Vicki nodded sharply. Turning to Owen, she said, “You haven’t heard from Aleksandre, have you?”
He shook his head, the fine, pale hair whirling around his head like a pale halo. “No. I haven’t heard anything for several days. Almost a week, actually.”
“If you hear from him, or anyone, I need to know. I don’t think you will. I don’t think anyone will,” Gabriel said as he helped Amalia stand.
“If I do, I’ll contact you, Enforcer,” Owen said sharply, silently announcing that the interrogation was over by crossing his arms and glaring, looking for all the world like a thundering dance instructor.
Gabriel returned the nod and escorted Amalia back to the Aston, once again helping her to slide in the leather seat without hurting her wings.
After getting herself comfortable, she turned to Gabriel. “You believe him?”
He nodded and started the purring engine before answering. “Yeah, I do. He knows that if I catch him lying, that I’ll execute him.”
She raised an eyebrow and turned to look out her window. “Do you do that a lot?”

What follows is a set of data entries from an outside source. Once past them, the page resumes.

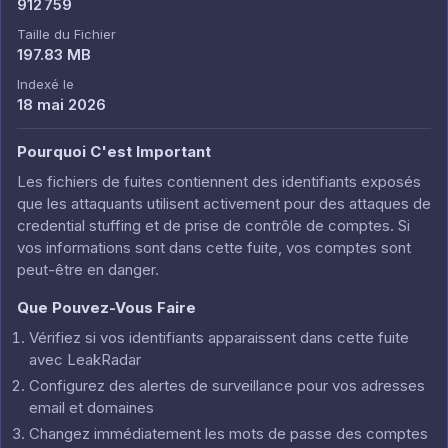
912 759
Taille du Fichier
197.83 MB
Indexé le
18 mai 2026
Pourquoi C'est Important
Les fichiers de fuites contiennent des identifiants exposés
que les attaquants utilisent activement pour des attaques de
credential stuffing et de prise de contrôle de comptes. Si
vos informations sont dans cette fuite, vos comptes sont
peut-être en danger.
Que Pouvez-Vous Faire
Vérifiez si vos identifiants apparaissent dans cette fuite
avec LeakRadar
Configurez des alertes de surveillance pour vos adresses
email et domaines
Changez immédiatement les mots de passe des comptes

“Executions?” He saw her nod, and then finished, “No. Not that often. But for a crime like this, it warrants execution. Usually, it’s things like community service, fines, working off the debt by working for the person you’ve wronged, things like that. But with something involving a lost life…purposefully taken…that’s one of the few times execution is used.”
“And only an Enforcer can execute?”
He nodded, “Yeah. One of the benefits. If you can call it that.” Which he sometimes did, he thought with satisfaction. Something he’d enjoy doing to Aleks, if he ever found him.

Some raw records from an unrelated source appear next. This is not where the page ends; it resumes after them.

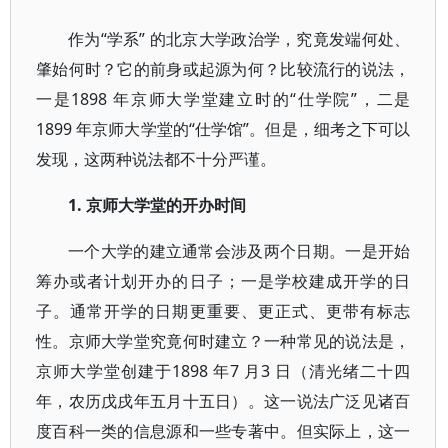
作为“学系” 的北京大学政治学，究竟发端何处、
肇始何时？它的前身或起源为何？比较流行的说法，
一是1898 年京师大学堂建立时的“仕学院”，二是
1899 年京师大学堂的“仕学馆”。但是，细考之下可以
发现，这两种说法都不十分严谨。
1. 京师大学堂的开办时间
一个大学的建立通常会涉及两个日期。一是开始
筹办或者计划开办的日子；一是学校建成开学的日
子。通常开学的日期更重要、更正式、更带有标志
性。京师大学堂究竟何时建立？一种常见的说法是，
京师大学堂创建于1898 年7 月3 日（清光绪二十四
年，农历戊戌年五月十五日）。这一说法广泛见诸百
度百科一类的信息源和一些专著中。但实际上，这一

“So, he’s going to stop funneling money, so the ring is closed except for Aleks,” she said softly.
He looked at her, then back at the road, which was growing slick due to the heavy snow that fell. “Aleks isn’t something to worry about right now. All of his assets are completely frozen. Word is already out in the angelus world about him. Anyone who finds him will turn him in.”
“Accessory if they don’t?”
He gave her a slight smile. “Exactly.”
“So what now?” she asked, watching the flakes fall quicker as he sped up, coating his windshield until he turned the wipers on.
“Now, now we wait and see if he pokes his head out of any holes. In the meantime, I get to teach you how to be angelus.”
“Fun, fun,” she said dryly.
“It will be,” he promised. “Just look at it this way. It’s either me or Matt. Who do you want teaching you to be an umbren?”
“Since Matt’s not umbren, I can just think of the shit he’d try and teach me,” she said with a giggle. “Like sleeping in a coffin.”
“Exactly,” Gabriel said with a grin. “Trust me. I won’t lead you wrong. At least, not too wrong.”
“So what now?” she repeated. “And by that, I mean what happens when we get back to Matt’s?”
“Not going back to Matt’s,” he said, “you’re going home. Lucy is waiting for you there.”